Think of Sessions as:
- A chat history for your AI worker
- A stateful memory that persists over multiple API calls
- A secure container for all FHIR or DICOM data referenced in the conversation
Real-World Example
Let's say you're building an AI-powered radiology assistant that:
- Fetches a patient's latest chest X-ray (from DICOM)
- Reads their clinical notes (from FHIR Observation)
- Generates a preliminary summary for a radiologist
You wouldn't want the AI to "forget" the patient's context between steps.
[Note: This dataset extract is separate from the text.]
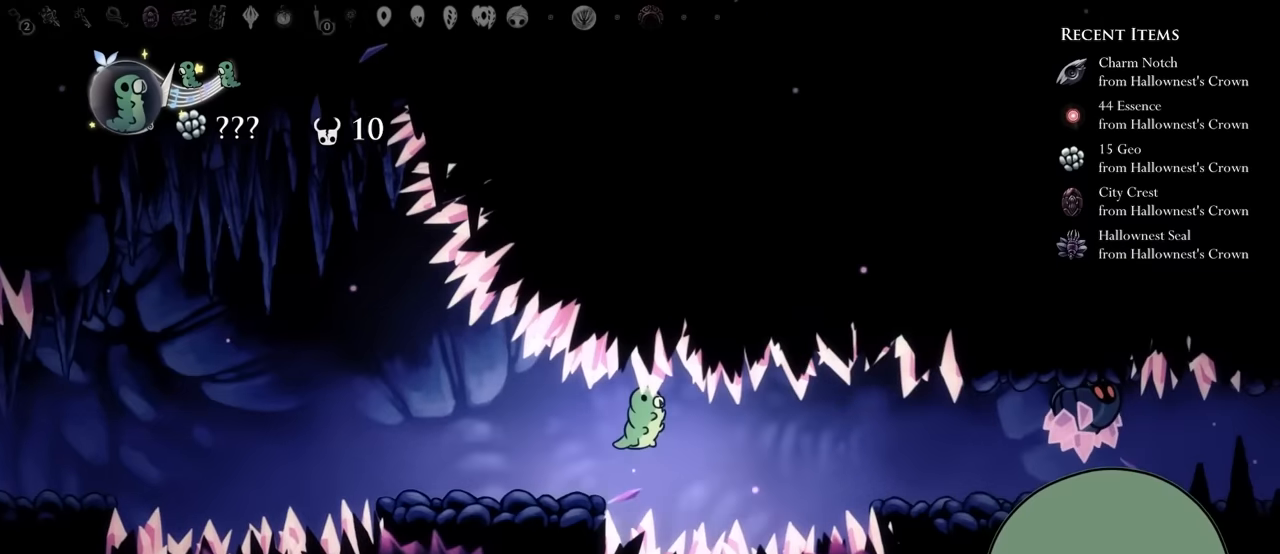
{"buttons": ["DPAD_RIGHT"], "left_stick": "center", "right_stick": "center"}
Instead, you'd create a Session — which keeps the FHIR resources, conversation messages, and AI outputs together in one secure thread.
Creating a Session
You can create a session via the UI or API.
Using the ByteEngine Console
- Go to AI Orchestration → Sessions
- Click "New Session"
- Select:
- Worker: e.g. radiology-assistant
- Context type: FHIR or Generic
- Optional: Add initial patient ID or reference
- Once created, the session appears in your dashboard, and you can start adding messages or tasks
Using the REST API
curl -X POST https://api.engine.boolbyte.com/api/sessions \
-H "Authorization: Bearer <ACCESS_TOKEN>" \
-H "Content-Type: application/json" \
-d '{
"workerId": "radiology-assistant",
"metadata": {
"name": "radiology-session-001",
"context": {
"type": "FHIR",
"patient": "Patient/123"
}
}
}'
Response:
{
"success": true,
"data": {
"id": "sess_67890",
"workerId": "radiology-assistant",
"metadata": {
"name": "radiology-session-001",
"context": {
"type": "FHIR",
"patient": "Patient/123"
}
},
"messages": [],
"createdAt": "2024-01-15T12:00:00.000Z",
"updatedAt": "2024-01-15T12:00:00.000Z"
}
}
Using JavaScript SDK
import { EngineClient } from '@boolbyte/engine';
const client = new EngineClient({ apiKey: 'YOUR_API_KEY' });
// Create a session
const session = await client.session.createSession({
workerId: 'radiology-assistant',
metadata: {
name: 'radiology-session-001',
context: {
type: 'FHIR',
patient: 'Patient/123'
}
}
});
console.log('Session created:', session.data.id);
This session can now receive messages, tasks, and tool invocations.
Adding Messages to a Session
Messages provide conversation history and context cues to your AI Worker.
curl -X POST https://api.engine.boolbyte.com/api/sessions/sess_67890/messages \
-H "Authorization: Bearer <ACCESS_TOKEN>" \
-H "Content-Type: application/json" \
-d '{
"role": "user",
"content": "Summarize the latest X-ray and related observations for Patient 123."
}'
The system automatically updates the session context, adding this message to the state log. You can view session messages anytime via the UI or API.
What Are Tasks?
Tasks are atomic units of work executed within a session. Each task represents a specific AI operation — e.g., generating a summary, classifying a DICOM image, or extracting structured data.
Think of them as:
- "Action nodes" in your session workflow
- Each task produces outputs (results, FHIR resources, or function calls)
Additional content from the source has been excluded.